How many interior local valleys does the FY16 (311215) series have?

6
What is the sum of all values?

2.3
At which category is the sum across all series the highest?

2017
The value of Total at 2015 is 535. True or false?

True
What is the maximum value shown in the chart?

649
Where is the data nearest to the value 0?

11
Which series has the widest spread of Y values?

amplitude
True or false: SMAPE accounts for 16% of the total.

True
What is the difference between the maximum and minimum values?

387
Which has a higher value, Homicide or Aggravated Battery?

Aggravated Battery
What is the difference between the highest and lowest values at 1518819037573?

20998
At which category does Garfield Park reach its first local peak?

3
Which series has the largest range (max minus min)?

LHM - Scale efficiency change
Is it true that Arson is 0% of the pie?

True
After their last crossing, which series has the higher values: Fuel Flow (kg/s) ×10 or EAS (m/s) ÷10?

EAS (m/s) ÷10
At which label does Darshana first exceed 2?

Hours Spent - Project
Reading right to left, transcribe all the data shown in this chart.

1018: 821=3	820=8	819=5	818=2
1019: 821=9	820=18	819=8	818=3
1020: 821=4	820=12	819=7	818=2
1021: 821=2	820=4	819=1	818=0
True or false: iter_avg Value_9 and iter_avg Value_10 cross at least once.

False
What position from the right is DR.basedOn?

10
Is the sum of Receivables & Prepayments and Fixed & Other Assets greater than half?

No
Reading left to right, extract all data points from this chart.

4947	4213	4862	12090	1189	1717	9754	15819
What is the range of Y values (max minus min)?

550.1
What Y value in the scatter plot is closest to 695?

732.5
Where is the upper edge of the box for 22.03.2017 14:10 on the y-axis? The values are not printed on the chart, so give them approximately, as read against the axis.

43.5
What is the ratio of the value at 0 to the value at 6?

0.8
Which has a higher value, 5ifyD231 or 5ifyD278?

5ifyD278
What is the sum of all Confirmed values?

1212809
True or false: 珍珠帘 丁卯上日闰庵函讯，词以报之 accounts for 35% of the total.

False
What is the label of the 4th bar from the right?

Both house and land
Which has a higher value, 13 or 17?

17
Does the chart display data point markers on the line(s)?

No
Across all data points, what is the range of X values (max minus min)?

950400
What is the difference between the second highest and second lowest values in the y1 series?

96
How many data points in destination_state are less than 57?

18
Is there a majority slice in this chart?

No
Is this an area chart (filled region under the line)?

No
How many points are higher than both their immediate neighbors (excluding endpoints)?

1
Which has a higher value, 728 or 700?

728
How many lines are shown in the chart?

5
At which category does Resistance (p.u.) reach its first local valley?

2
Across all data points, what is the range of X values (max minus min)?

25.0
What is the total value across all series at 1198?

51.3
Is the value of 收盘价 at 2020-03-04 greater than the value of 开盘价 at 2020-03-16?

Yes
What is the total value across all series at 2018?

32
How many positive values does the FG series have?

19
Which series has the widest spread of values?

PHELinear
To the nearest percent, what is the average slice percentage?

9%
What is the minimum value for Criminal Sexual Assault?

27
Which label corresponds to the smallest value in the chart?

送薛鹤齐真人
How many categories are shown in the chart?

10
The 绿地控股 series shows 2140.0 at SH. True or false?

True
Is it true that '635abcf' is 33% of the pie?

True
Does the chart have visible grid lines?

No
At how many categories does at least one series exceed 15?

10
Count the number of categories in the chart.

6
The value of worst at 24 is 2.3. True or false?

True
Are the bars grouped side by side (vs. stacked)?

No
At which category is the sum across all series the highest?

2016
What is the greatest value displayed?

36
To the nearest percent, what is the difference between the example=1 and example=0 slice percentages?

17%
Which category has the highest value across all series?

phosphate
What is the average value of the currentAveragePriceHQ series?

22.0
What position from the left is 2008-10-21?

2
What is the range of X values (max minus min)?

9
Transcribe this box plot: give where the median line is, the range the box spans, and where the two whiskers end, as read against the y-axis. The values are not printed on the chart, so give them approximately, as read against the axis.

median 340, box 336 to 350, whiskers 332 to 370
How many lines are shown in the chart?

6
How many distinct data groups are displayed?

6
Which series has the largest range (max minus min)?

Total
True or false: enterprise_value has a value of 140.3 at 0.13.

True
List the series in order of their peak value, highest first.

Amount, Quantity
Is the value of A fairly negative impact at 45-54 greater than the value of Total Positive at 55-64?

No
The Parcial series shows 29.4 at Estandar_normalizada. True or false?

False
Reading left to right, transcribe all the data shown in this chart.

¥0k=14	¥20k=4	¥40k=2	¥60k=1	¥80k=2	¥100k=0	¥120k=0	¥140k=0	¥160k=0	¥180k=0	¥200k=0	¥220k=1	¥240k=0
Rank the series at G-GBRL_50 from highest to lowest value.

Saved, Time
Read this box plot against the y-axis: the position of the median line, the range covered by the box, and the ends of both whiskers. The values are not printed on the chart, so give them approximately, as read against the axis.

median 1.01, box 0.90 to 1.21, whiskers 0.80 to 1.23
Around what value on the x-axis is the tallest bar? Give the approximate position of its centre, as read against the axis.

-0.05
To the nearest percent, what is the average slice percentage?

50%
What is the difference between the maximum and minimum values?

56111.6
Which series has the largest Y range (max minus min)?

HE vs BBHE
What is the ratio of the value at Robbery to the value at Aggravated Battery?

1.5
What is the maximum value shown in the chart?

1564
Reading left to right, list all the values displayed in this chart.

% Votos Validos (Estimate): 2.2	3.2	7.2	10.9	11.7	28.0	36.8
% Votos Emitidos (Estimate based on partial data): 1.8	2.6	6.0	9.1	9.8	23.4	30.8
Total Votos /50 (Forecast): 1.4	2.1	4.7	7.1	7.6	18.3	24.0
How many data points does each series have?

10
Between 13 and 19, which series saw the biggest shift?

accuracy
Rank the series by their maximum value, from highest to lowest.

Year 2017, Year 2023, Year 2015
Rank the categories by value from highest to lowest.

--- --- ---

* Problem description: Pick out every line above that contains the word "this", matching its case exactly.

* Exercise answer:
Reading right to left, transcribe all the data shown in this chart.
Reading left to right, extract all data points from this chart.
Is there a majority slice in this chart?
Is this an area chart (filled region under the line)?
Transcribe this box plot: give where the median line is, the range the box spans, and where the two whiskers end, as read against the y-axis. The values are not printed on the chart, so give them approximately, as read against the axis.
Reading left to right, transcribe all the data shown in this chart.
Read this box plot against the y-axis: the position of the median line, the range covered by the box, and the ends of both whiskers. The values are not printed on the chart, so give them approximately, as read against the axis.
Reading left to right, list all the values displayed in this chart.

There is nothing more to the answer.